Let me explain. The Alto had the world's first graphical user interface. It had windows. It had a rudimentary menu. It had panels and other rudimentary stuff. It didn't work perfectly, but basically everything was there. He had the items. They were using Smalltalk, which wasn't the first object oriented language in the world, Simula was the first, but Smalltalk was officially the first object-oriented language. Third, the network connection. They invented Ethernet, as you know, and they had about 200 Altos with servers attached to a local area network that they were sending email and everything. All this in 1979.
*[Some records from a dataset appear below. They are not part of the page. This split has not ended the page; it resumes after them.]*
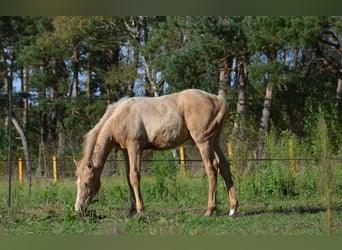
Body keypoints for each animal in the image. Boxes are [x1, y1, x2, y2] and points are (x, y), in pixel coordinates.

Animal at [75, 89, 239, 217]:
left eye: (87, 183)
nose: (78, 210)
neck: (120, 116)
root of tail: (217, 99)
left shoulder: (135, 147)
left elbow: (134, 176)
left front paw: (140, 209)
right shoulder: (126, 150)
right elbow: (128, 178)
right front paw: (131, 210)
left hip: (203, 142)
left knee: (211, 168)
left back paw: (210, 210)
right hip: (214, 141)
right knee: (224, 166)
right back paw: (232, 209)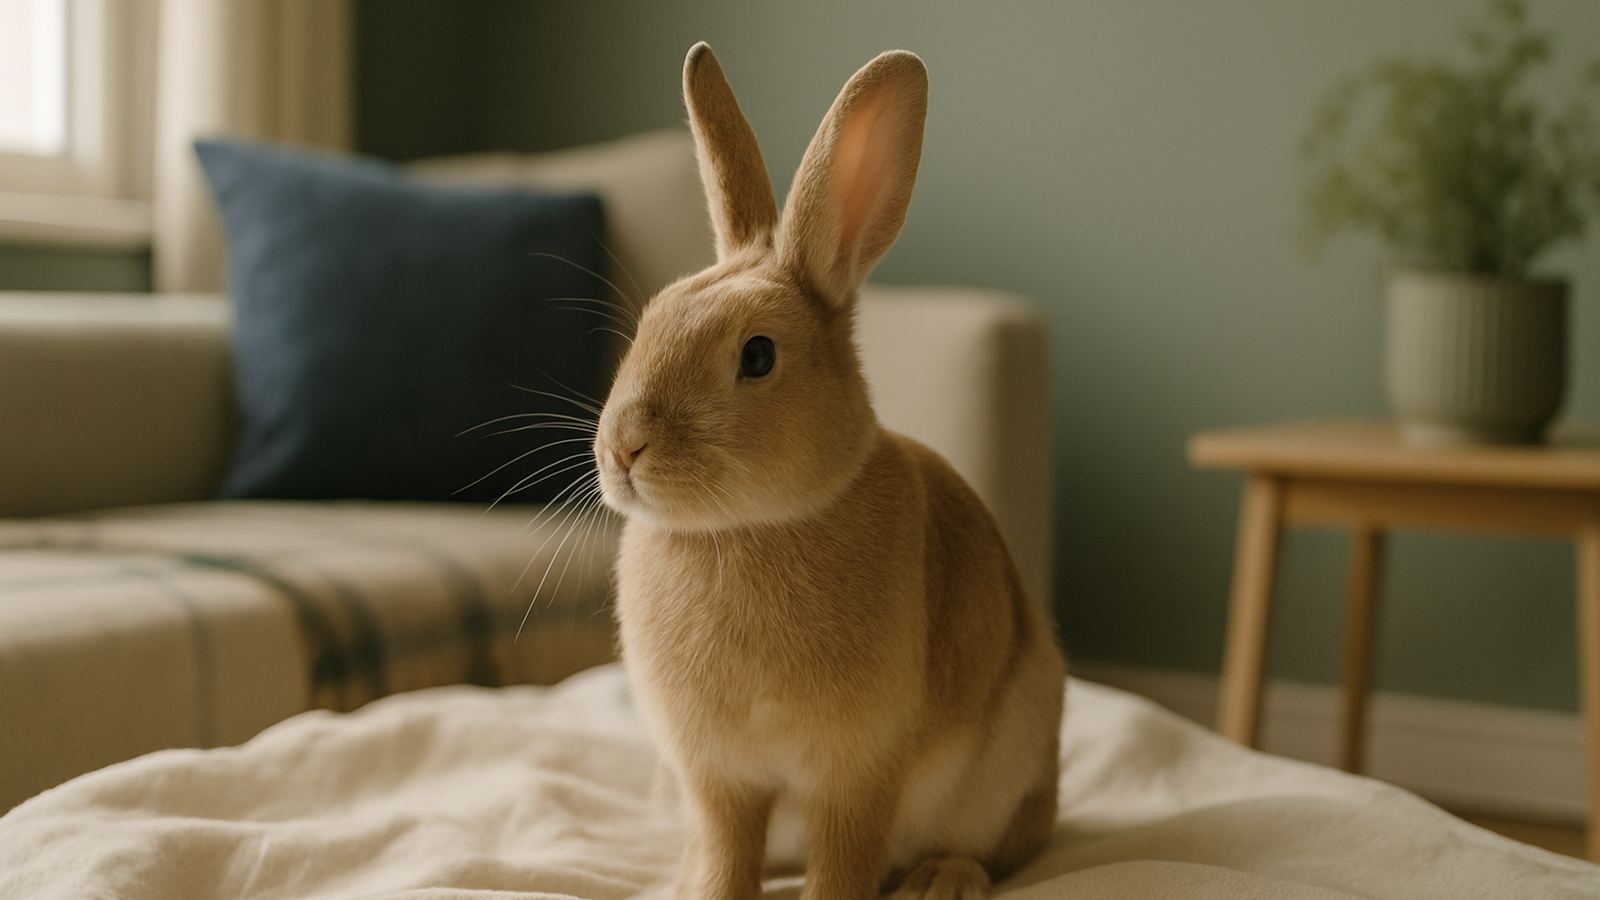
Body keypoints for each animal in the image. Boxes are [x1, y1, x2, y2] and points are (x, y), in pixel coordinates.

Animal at [595, 42, 1066, 900]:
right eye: (650, 322)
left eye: (757, 356)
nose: (624, 448)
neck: (746, 529)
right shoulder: (720, 780)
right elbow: (727, 854)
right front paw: (705, 889)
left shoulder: (858, 772)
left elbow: (845, 860)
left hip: (1011, 763)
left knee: (1003, 847)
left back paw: (942, 880)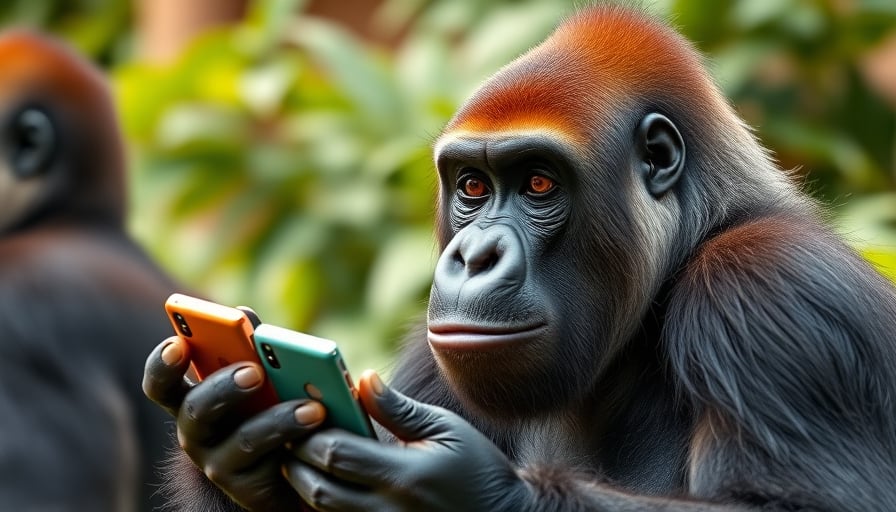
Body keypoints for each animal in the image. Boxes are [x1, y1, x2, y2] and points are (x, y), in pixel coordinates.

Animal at [142, 5, 896, 511]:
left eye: (537, 183)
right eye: (472, 187)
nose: (473, 256)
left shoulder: (771, 291)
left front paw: (459, 489)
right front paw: (229, 443)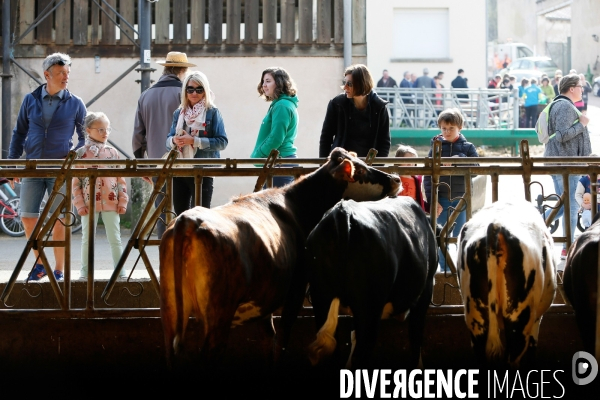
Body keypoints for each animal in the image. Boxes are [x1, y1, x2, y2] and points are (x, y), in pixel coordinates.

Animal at [161, 148, 398, 368]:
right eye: (361, 171)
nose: (396, 179)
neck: (298, 205)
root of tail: (187, 220)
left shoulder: (266, 297)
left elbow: (269, 338)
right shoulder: (296, 289)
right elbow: (283, 337)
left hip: (171, 312)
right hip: (219, 316)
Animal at [308, 197, 434, 368]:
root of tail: (342, 211)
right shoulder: (426, 290)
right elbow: (416, 335)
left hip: (321, 298)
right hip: (370, 306)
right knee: (363, 352)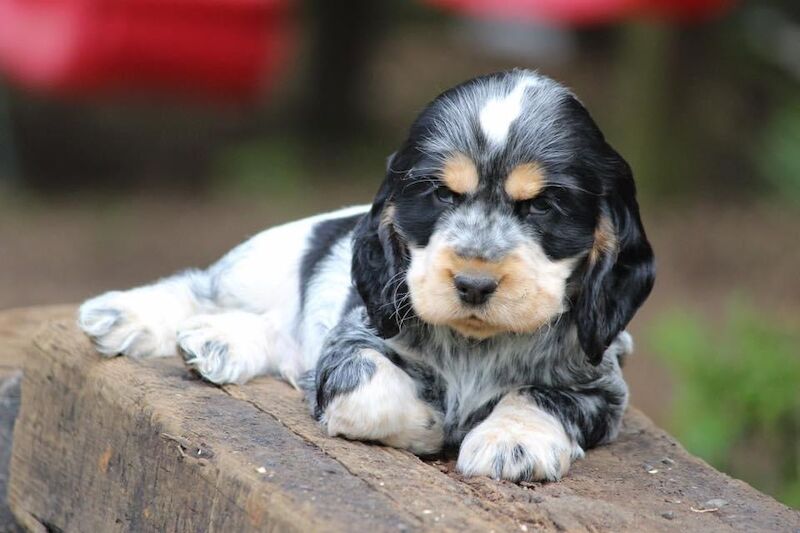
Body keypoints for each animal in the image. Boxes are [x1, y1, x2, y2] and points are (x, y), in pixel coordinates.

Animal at [79, 70, 656, 482]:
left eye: (541, 206)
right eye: (441, 194)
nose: (473, 284)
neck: (475, 346)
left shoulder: (603, 390)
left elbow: (540, 396)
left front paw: (510, 442)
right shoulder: (352, 340)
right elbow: (368, 387)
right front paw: (428, 425)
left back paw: (216, 341)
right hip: (260, 263)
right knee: (201, 286)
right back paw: (125, 315)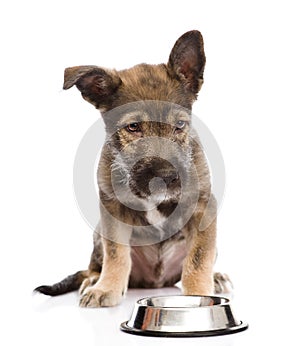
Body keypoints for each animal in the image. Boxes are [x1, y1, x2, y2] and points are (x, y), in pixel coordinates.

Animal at [35, 29, 232, 306]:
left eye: (180, 125)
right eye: (133, 127)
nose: (167, 177)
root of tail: (155, 282)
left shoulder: (202, 207)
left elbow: (198, 258)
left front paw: (199, 294)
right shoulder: (112, 208)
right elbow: (116, 254)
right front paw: (106, 288)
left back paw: (215, 277)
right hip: (98, 234)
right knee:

I was literally blown away by the potential of the graphical user interface I had seen, which I didn't even assimilate or stop to fully inquire about the other two things. With NeXTSTEP we managed to recreate a part of this, incorporating the first truly commercial object-oriented system ever created and pushing the clock to be the most connected system in the world. I think that the world has made a lot of progress regarding the connection, but has not yet fully understood the potential of objects, as NeXTSTEP did instead. Some very large companies started buying it and now it is the most popular object oriented system in the world as objects are starting to go mainstream. So last year the company made its first profit in its nine years of existence and sold $50 million worth of software. I think we're going to have significant growth this year, and it's pretty clear that NeXT can become a few billion dollar software company in the next three to four years and be the largest company that offers stuff, until Microsoft hits the market, probably with a patched product.
Object-oriented software
In the future there will be only object-oriented software. When I went to Xerox in 1979, it was kind of an apocalyptic moment. I remember within ten minutes I saw the graphical user interface and I convinced myself that one day all computers would be like this. He was so obvious to see. He didn't need great intelligence. It was so clear.
The moment you understand the objects, everything repeats itself the same way. One day all software will be written in object-oriented languages. You can argue about how long it will take, who will be the winners and losers, but I don't think a rational person would question its importance. And in fact, all of the iPhone software is written in an object-oriented language. Jobs was right.